What you believe about Easter will shape who you are, how you will behave, how you treat others, who and how you love. All that is important to you is formed by what you believe about Easter. I matters because your everlasting life matters, your resurrection matters, your communion with those you will love for all of everlasting life matters.
And the resurrection of your body matters. The very first letter that Paul wrote, the earliest text we have in the bible, even before the gospels, Paul wrote to a group that believed they had missed the resurrection. Paul wrote to assure them “so that you may not grieve as others do that have no hope.” And then he ends with “encourage one another with these words.” (See 1 Thess 4:13-17)
What made people believe in the resurrection of Jesus Christ? Two things: the empty tomb and the appearances of the Risen Lord. Each were necessary but not sufficient. Together with the personal appearances made the first witnesses so resolute in their beliefs that they were willing to give their lives to tell the world of Jesus and his love.
When Jesus appeared to Mary Magdalene, he called her by name, “Mary.” She replied, “Rabbouni!” a term of endearment for a teacher. For her, the encounter with the Risen Lord was personal. There could be no mistake.

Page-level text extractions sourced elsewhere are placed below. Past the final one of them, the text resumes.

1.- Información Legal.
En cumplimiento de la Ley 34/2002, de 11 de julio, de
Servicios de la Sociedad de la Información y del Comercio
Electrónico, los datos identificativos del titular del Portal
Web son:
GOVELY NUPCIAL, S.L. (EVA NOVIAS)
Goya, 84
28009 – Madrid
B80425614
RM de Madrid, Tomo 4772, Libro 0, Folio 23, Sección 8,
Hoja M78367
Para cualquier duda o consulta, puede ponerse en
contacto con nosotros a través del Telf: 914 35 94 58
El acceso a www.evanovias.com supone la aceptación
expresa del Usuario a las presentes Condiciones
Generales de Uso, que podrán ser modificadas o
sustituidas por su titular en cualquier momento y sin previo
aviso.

Later in this chapter, doubting Thomas will encounter the Jesus that he insisted he would not believe had risen until he could put his fingers in the nail marks and his hand in his side. Jesus spoke directly to him, inviting him to do so. Thomas said, “My Lord and my God.” It was personal. There could be no mistake.
Peter, who had denied Jesus, encounters him on the shore of the Seal of Galilee. Jesus calls him by name: “Simon do you love me more than these?” Yes, Lord. Yes, Lord. Even a third time Jesus asks and Peter responds, “Yes, Lord, you know everything. You know that I love you.” It was personal. There could be no mistake.
We believe in the resurrection of Jesus Christ, and we believe in the resurrection of the body? Which body? In First Corinthians, Paul tells us “How are the dead raised? With what kind of body…? What is sown is perishable. What is raised in imperishable….It is sown with a physical body; it is raised with a spiritual body.” Jesus resurrection body could be seen, could walk through walls, could disappear in a blink of an eye, most importantly could be recognized. We will know one another.
And we believe in the life everlasting. Jesus said, “For God so loved the world, that he gave his only begotten Son, that whosoever believeth in him should not perish but have everlasting life.” (Jn 3:16 KJV) One of Rosemary’s favorite childhood hymns was “Whosoever surely meaneth me.” “Whosoever believeth in him shall not perish but have everlasting life.”
Easter is about the promises of God. I believe in the communion of saints. I believe in the resurrection of the body. I believe in the life everlasting. These are the promises of God, and they all come true at Easter. What you believe about Easter matters. Amen.